┌─ DATA
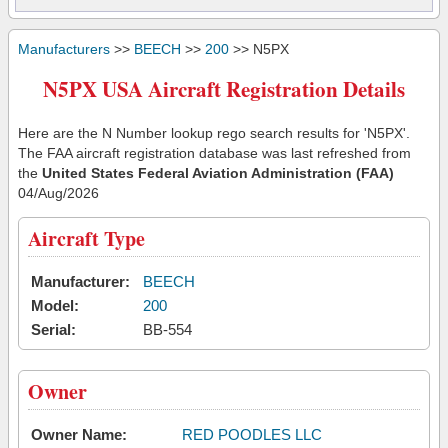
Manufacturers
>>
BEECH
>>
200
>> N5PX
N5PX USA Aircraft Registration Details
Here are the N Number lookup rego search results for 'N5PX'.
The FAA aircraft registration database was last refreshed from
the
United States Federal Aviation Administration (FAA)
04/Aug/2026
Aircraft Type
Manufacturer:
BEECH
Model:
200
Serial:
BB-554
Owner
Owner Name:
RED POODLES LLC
└─
┌─ DATA
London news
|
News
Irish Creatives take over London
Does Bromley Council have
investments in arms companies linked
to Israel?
└─
┌─ DATA
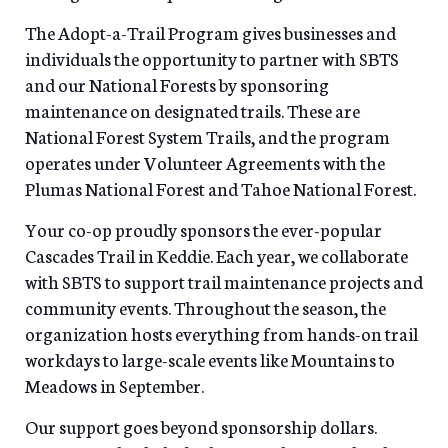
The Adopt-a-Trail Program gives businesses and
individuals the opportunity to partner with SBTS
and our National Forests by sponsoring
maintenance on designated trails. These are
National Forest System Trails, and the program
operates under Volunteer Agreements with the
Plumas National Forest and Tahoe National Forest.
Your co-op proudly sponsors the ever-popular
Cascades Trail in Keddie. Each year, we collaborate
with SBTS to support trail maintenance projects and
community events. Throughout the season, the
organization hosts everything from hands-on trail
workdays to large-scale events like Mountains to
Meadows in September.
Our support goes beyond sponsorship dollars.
└─
* _WHAT THIS TASK INVOLVES_
Send back an exact copy of only the lines from the line with "Manufacturers" up to and including the line with "Aircraft Type" in the data above.

* _RESULT_
Manufacturers
>>
BEECH
>>
200
>> N5PX
N5PX USA Aircraft Registration Details
Here are the N Number lookup rego search results for 'N5PX'.
The FAA aircraft registration database was last refreshed from
the
United States Federal Aviation Administration (FAA)
04/Aug/2026
Aircraft Type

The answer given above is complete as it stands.